Mr Galam says that if turnout among Macron supporters is low enough, Ms Le Pen could even win the election with less than 50 per cent of the intention to vote. He said the same would hold true if centre-right candidate François Fillon contested the second round against Ms Le Pen.

According to one of his election models, a 90 per cent turnout rate for Le Pen voters on the second round, compared with 65 per cent for Macron, would give the far-right leader victory with 50.07 per cent.
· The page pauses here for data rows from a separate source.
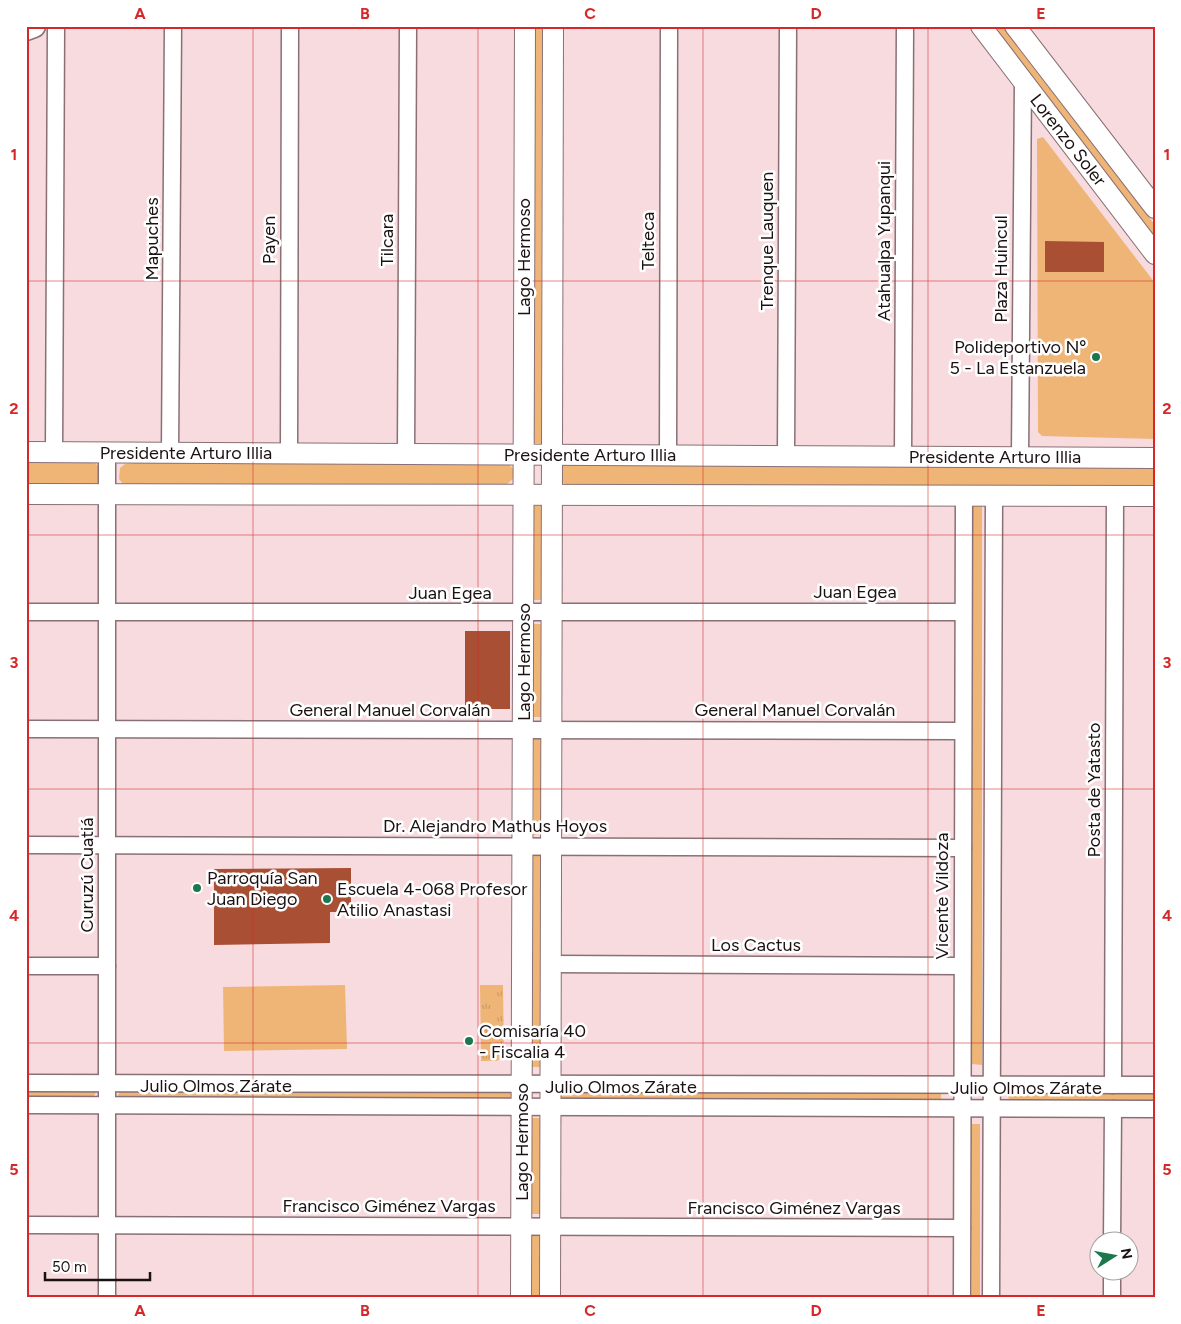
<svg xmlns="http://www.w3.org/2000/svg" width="1181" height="1324" font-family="Figtree,sans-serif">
<defs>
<pattern id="park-tufts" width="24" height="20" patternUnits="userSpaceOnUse" patternTransform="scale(1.25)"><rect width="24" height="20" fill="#efb577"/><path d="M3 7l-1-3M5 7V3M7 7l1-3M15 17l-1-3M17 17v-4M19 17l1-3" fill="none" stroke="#cc9b66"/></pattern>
</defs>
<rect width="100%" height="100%" fill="#f7dbdf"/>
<g fill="#efb577">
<polygon points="534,26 542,26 541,443 534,443"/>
<polygon points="991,26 1003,26 1155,225 1155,241"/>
<polygon points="1043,137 1155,283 1155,439 1042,436 1038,432 1037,139"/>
<polygon points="26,462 94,462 98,466 99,478 97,484 26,486"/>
<polygon points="134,463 506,463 514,469 514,478 507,484 123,484 119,479 120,468 125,464"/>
<polygon points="562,465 1155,465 1155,489 567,485 561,482 559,469"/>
<polygon points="972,503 982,503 982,1065 972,1064"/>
<polygon points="532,506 541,506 541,600 533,600"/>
<rect x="533" y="624" width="8" height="93"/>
<rect x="534" y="739" width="7" height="96"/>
<polygon points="533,856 541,856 540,1067 532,1067"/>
<polygon points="345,985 347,1049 224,1051 223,987"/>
<polygon points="26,1090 94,1091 96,1093 92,1098 26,1098"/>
<polygon points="120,1091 505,1091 513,1092 512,1098 509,1099 120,1098 118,1095"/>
<polygon points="562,1091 941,1091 941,1099 562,1099 559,1098 559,1093"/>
<polygon points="1012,1091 1155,1092 1155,1100 1010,1100 1008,1097 1009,1093"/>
<polygon points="532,1118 540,1118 540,1214 531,1214"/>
<rect x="972" y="1124" width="8" height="174"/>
<rect x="531" y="1236" width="8" height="62"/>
</g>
<polygon fill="url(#park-tufts)" points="480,985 503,985 504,1056 497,1061 481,1061"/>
<g fill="#a84f34">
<polygon points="1045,241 1104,242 1104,272 1045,272"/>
<rect x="465" y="631" width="45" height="78"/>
<polygon points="351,868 351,912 330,912 330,943 214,945 214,869"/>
</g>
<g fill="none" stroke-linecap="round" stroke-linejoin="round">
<defs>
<g id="minor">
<polyline points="54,452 56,26"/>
<polyline points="170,453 173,26"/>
<polyline points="289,454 290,26"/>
<polyline points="406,454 408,26"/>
<polyline points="668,456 669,26"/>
<polyline points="786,457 788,26"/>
<polyline points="903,457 905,26"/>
<polyline points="1020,457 1023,81"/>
<polyline points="26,612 963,612"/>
<polyline points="26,729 963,731"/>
<polyline points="26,845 963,848"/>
<polyline points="551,964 962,966"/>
<polyline points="26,966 107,966"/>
<polyline points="26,1083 1155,1085"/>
<polyline points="1113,1085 1115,496"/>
<polyline points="26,1105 1155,1109"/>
<polyline points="26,1225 962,1228"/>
<polyline points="1112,1242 1113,1109"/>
<polyline points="107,1298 107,452"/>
<polyline points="962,1298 964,495"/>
<polyline points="991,1298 994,495"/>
<polyline points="1112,1298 1112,1272"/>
</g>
<g id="tertiary">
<polyline points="981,26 1155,254"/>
<polyline points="1015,26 1155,208"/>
<polyline points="26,452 1155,458"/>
<polyline points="26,494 1155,496"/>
<polyline points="521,1298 525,26"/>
<polyline points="550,1298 553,26"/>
</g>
<polyline id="secondary" points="26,29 34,26"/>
</defs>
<use href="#minor" stroke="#897074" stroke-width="19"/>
<use href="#tertiary" stroke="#897074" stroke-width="22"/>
<use href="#secondary" stroke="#897074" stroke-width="25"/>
<use href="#minor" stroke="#fff" stroke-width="16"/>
<use href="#tertiary" stroke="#fff" stroke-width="20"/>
<use href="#secondary" stroke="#fff" stroke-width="22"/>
</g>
<path fill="none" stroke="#d62828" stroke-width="1" stroke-opacity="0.55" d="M 253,26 L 253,1298M 478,26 L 478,1298M 703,26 L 703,1298M 928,26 L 928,1298M 26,281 L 1155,281M 26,535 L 1155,535M 26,789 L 1155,789M 26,1043 L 1155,1043"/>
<g fill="#1c774c" stroke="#fff" stroke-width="2">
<circle cx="1096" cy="357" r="5"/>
<circle cx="197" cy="888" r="5"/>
<circle cx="327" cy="899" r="5"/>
<circle cx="469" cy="1041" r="5"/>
</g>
<g text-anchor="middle" stroke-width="5" stroke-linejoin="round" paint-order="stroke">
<g font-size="18" fill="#1b1113" stroke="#fff">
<text transform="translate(1068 140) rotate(52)" y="6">Lorenzo Soler</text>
<text transform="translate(152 239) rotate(-90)" y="6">Mapuches</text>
<text transform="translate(269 240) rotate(-90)" y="6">Payen</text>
<text transform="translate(387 240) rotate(-90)" y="6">Tilcara</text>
<text transform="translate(648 241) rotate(-90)" y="6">Telteca</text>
<text transform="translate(767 241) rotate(-90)" y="6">Trenque Lauquen</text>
<text transform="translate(884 241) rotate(-90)" y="6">Atahualpa Yupanqui</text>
<text transform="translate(524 257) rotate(-90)" y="6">Lago Hermoso</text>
<text transform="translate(1001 269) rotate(-90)" y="6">Plaza Huincul</text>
<text x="186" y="459">Presidente Arturo Illia</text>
<text x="590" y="461">Presidente Arturo Illia</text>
<text x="995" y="463">Presidente Arturo Illia</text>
<text x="855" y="598">Juan Egea</text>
<text x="450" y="599">Juan Egea</text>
<text transform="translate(524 662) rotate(-90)" y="6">Lago Hermoso</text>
<text x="390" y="716">General Manuel Corvalán</text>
<text x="795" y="716">General Manuel Corvalán</text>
<text transform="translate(1094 790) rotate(-90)" y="6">Posta de Yatasto</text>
<text x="495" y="832">Dr. Alejandro Mathus Hoyos</text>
<text transform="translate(87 875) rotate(-90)" y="6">Curuzú Cuatiá</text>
<text transform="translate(942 896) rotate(-90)" y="6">Vicente Vildoza</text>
<text x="756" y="951">Los Cactus</text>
<text x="216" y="1092">Julio Olmos Zárate</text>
<text x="621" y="1093">Julio Olmos Zárate</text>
<text x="1026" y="1094">Julio Olmos Zárate</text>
<text transform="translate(522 1142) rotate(-90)" y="6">Lago Hermoso</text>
<text x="389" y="1212">Francisco Giménez Vargas</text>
<text x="794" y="1214">Francisco Giménez Vargas</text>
</g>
<g font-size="18" fill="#1b1113" stroke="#fff" text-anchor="start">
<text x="1086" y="353" text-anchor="end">Polideportivo Nº<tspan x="1086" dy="21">5 - La Estanzuela</tspan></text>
<text x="207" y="884">Parroquía San<tspan x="207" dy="21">Juan Diego</tspan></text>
<text x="337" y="895">Escuela 4-068 Profesor<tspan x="337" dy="21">Atilio Anastasi</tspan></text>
<text x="479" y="1037">Comisaría 40<tspan x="479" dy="21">- Fiscalia 4</tspan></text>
</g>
</g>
<rect width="1181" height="1324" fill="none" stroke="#ffffff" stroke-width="55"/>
<g transform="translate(1114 1256) rotate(79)"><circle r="24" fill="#ffffff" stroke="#a4a0a1"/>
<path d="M0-4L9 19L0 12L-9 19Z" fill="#1c774c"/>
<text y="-8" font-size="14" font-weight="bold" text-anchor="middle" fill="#1b1113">N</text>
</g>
<path d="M45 1272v8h105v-8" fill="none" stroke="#1b1113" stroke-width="2.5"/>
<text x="52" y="1272" font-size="15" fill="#1b1113" stroke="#ffffff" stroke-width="4" paint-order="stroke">50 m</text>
<rect x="28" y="28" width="1126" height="1268" fill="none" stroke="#d62828" stroke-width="2"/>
<g font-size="16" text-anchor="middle" font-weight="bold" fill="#d62828">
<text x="140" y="19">A</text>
<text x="365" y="19">B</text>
<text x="590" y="19">C</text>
<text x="816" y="19">D</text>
<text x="1041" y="19">E</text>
<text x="14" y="160">1</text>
<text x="1167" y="160">1</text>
<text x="14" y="414">2</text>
<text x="1167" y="414">2</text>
<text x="14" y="668">3</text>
<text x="1167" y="668">3</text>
<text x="14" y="921">4</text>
<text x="1167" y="921">4</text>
<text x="14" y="1175">5</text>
<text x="1167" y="1175">5</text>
<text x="140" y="1316">A</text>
<text x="365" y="1316">B</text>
<text x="590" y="1316">C</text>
<text x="816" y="1316">D</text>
<text x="1041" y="1316">E</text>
</g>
</svg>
Low turnout has already been a factor in other elections recently. Younger Britons, who were broadly against the UK leaving the EU, voted in slim numbers in last year’s Brexit referendum. The same was true for ethnical minorities in the US election voting for Hillary Clinton.

Léo Roussel, an agricultural worker from eastern France, is another who is unsure if he will support Mr Macron, even though he says he knows he should vote tactically to keep Ms Le Pen from power.

“I’m not saying Macron is a bad guy,” says the 42-year-old, who was attending a Paris rally to support his favoured candidate, far-left leader Jean-Luc Mélenchon. “But he’s a millionaire financier and I’m a leftwing farmer — I don’t think I could vote for him as a point of principle.”

In past elections, a so-called “Republican front” has developed, where France’s political left and right have, when necessary, systematically united to defeat the far-right.

When Jean-Marie Le Pen, Ms Len Pen’s father and FN founder, made it to the run-off in 2002, voters turned out in droves to defeat him, with turnout rates of 80 per cent.

Some believe a similar pact will form this year. “The FN is too controversial to rally enough voters to win in the second round,” says Sylvain Broyer, chief economist at Natixis.

But this Republican front has been fraying. Latest polls reveal that millions of voters from the traditional right and left of French politics are willing to cast their ballot for Ms Le Pen in the second round if their favoured candidate is eliminated. Such is the dislike for mainstream politics, even more are said to be planning to abstain.

Mélissandre Mallee, a 24-year-old friend of Ms Robin, says there will be little enthusiasm to vote in her social circle if the second round pits Mr Macron against Ms Le Pen.

“Macron is the same as all the other politicians who went to the same schools and eat at the same restaurants . . . Most of us will probably abstain if he is the only other choice to Le Pen.”